Pharmacokinetics of two high dose regimes of intravenous vitamin C in critically ill patients

Critically ill patients with trauma or sepsis exhibit a high degree of vitamin
C deficiency at ICU admission and vitamin C plasma concentrations decrease even
more during the first three days of admission. Vitamin C is a natural
anti-oxidant and crucial for endothelial and organ protection

To determine the pharmacokinetics of two high dose regimens of intravenous
vitamin C in critically ill patients, in particular the attained plasma
concentration and the fraction retained in the body and excreted in urine.

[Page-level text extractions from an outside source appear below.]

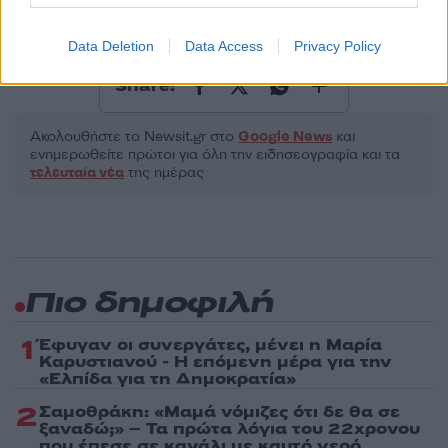
Lifestyle
ΚΕΙΤΙ ΠΕΡΙ
ΟΡΛΑΝΤΟ ΜΠΛΟΥΜ
Data Deletion
Data Access
Privacy Policy
Share:
Ακολουθήστε το Νewsit.gr στο
Google News
και
ενημερωθείτε πρώτοι για όλη την ειδησεογραφία και τα
τελευταία νέα
της ημέρας
Πιο δημοφιλή
1
Έφυγαν οι συνεργάτες, μένει η Μαρία
Καρυστιανού - Η επόμενη μέρα για την
«Ελπίδα για τη Δημοκρατία»
2
Σαμοθράκη: «Μαμά νόμιζες ότι δε θα σε
ξαναδώ;» – Τα πρώτα λόγια του 22χρονου
που έπεσε σε κανάλι με καυτό νερό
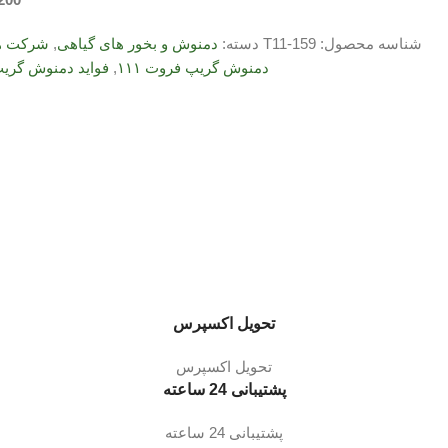
شناسه محصول:
T11-159
دسته:
دمنوش و بخور های گیاهی
,
شرکت ها
دمنوش گریپ فروت ۱۱۱
,
فواید دمنوش گریپ 
تحویل اکسپرس
تحویل اکسپرس
پشتیبانی 24 ساعته
پشتیبانی 24 ساعته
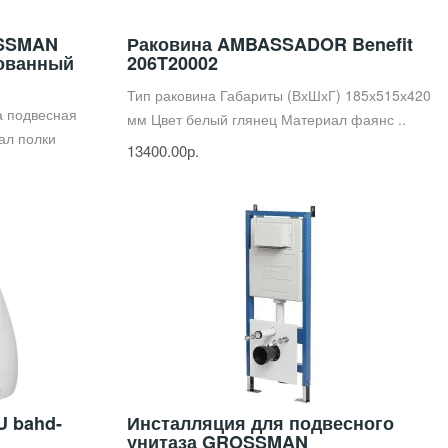
OSSMAN
Раковина AMBASSADOR Benefit
рованный
206T20002
Тип раковина Габариты (ВхШхГ) 185х515х420
а подвесная
мм Цвет белый глянец Материал фаянс ..
ал полки
13400.00р.
U bahd-
Инсталляция для подвесного
унитаза GROSSMAN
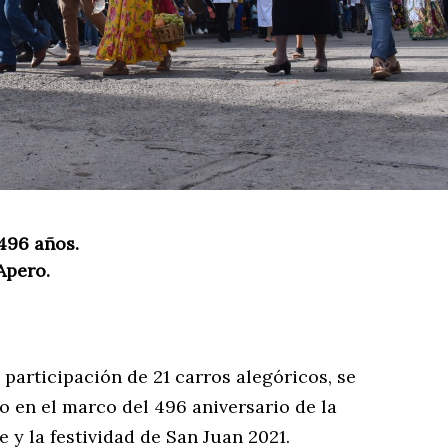
496 años.
Apero.
 participación de 21 carros alegóricos, se
ro en el marco del 496 aniversario de la
y la festividad de San Juan 2021.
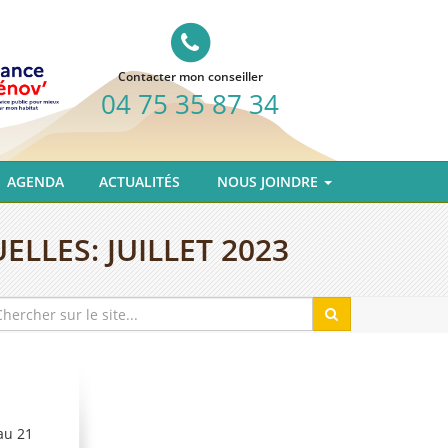
Contacter mon conseiller
04 75 35 87 34
AGENDA
ACTUALITÉS
NOUS JOINDRE
ELLES:
JUILLET 2023
au 21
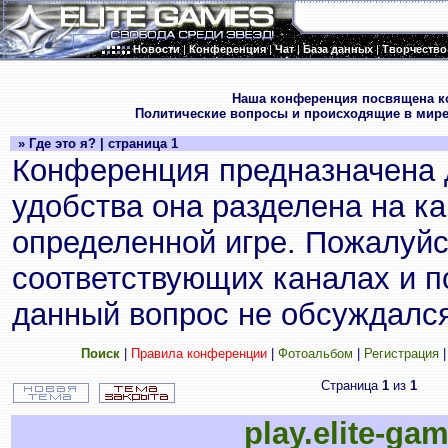
Новости
|
Конференция
|
Чат
|
База данных
|
Творчество
.
Наша конференция посвящена к
Политические вопросы и происходящие в мире
» Где это я? | страница 1
Конференция предназначена 
удобства она разделена на к
определенной игре. Пожалуйс
соответствующих каналах и по
данный вопрос не обсуждался
Поиск
|
Правила конференции
|
Фотоальбом
|
Регистрация
Страница
1
из
1
play.elite-ga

Prospective randomized controlled pharmacokinetic intervention study

Patients will receive a daily dose of either 2 or 10 gram vitamin C by
intermittent dosing (half of the daily dose b.i.d.) or by continuous infusion
for two days.

Three ml blood will be sampled at baseline, T=1, 2, 4, 8 and 12 hours (trough
level for intermittent dosing) after the first vitamin C dose or start of
vitamin C infusion and a urine sample from the first 12 hours urine collection
(T=0 to T=12 hours) will be taken for determination of vitamin C concentration.
Vitamin C samples (trough samples for intermittent dosing) will be taken at
T=24 and T=36 hours. After the last vitamin C dose or end of the infusion,
blood samples will be taken at T=48, T=72 and T=96 hours. Samples for secondary
and explorative endpoints will be taken at baseline and thereafter different
times per parameter. A total of 48 ml blood will be taken during a period of
five days from an arterial line which is routinely present for monitoring. The
patient will not notice the sampling. The sampling will not impose any risk to
the patient. In addition, sublingual measurement of the microcirculation, renal
echography and bioimpedance measurement will be performed.